Dissemination of the trial findings

Results of the trial will be presented in scientific meetings and published in a peer reviewed scientific journal.

Discussion

The number of preterm births and survival of more premature infants in developed countries is increasing over the last four decades. Nonetheless, BPD remains a major public health problem and contributes to the economic burden of caring for extremely preterm infants. The incremental cost of care for a diagnosis of BPD in preterm infants in 2007 was $31,565 during the initial hospitalisation after birth and $12,472 over the remaining first 2 years of life [40, 41]. An estimated 12,000 infants with BPD are born each year in the United States of America [42]. Thus, the total annual extra expenditure for children <2 years of age with BPD in the United States of America would be $528 million. This amount is probably an underestimate of the overall economic impact of BPD as infants with BPD continue to have greater respiratory symptoms and abnormal lung function through childhood and adolescence. In addition, we expect an increase in the number of preterm infants at risk of developing BPD with improvement in the healthcare facilities in the developing world. Considering the huge economic cost of BPD, more research focusing on prevention of BPD is required. Preventive BPD therapies will be well accepted if they are easy to administer, safe and cost-effective.

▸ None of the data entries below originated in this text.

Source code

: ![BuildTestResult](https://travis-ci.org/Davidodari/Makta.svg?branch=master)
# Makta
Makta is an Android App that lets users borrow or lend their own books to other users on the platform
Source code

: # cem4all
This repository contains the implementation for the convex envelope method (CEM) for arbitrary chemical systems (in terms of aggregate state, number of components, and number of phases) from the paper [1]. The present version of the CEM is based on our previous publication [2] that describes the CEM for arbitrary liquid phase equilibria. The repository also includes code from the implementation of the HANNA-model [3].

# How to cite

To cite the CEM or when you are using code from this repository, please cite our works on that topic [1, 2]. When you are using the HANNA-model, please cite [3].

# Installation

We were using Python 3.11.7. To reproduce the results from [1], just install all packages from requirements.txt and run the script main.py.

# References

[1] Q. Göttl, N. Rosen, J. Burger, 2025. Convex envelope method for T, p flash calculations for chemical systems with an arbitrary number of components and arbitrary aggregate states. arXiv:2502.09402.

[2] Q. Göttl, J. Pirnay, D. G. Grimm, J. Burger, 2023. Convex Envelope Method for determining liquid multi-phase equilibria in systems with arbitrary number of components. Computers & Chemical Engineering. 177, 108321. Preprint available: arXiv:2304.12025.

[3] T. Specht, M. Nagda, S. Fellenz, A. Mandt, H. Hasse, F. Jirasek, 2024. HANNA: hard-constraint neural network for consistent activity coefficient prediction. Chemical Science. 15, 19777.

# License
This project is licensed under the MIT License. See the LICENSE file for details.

IM vitamin A supplementation to VLBW infants decreases risk of BPD. However, the practice is not popular because of the discomfort and risk of trauma associated with the repeated IM injections [11]. If our study shows that enteral supplementation of water-soluble vitamin A is safe, reduces ventilation-perfusion mismatch, and hence severity of BPD as assessed using SpO2-PiO2 curve, it will pave the way to a multicentre RCT with presence and severity of BPD as a primary outcome.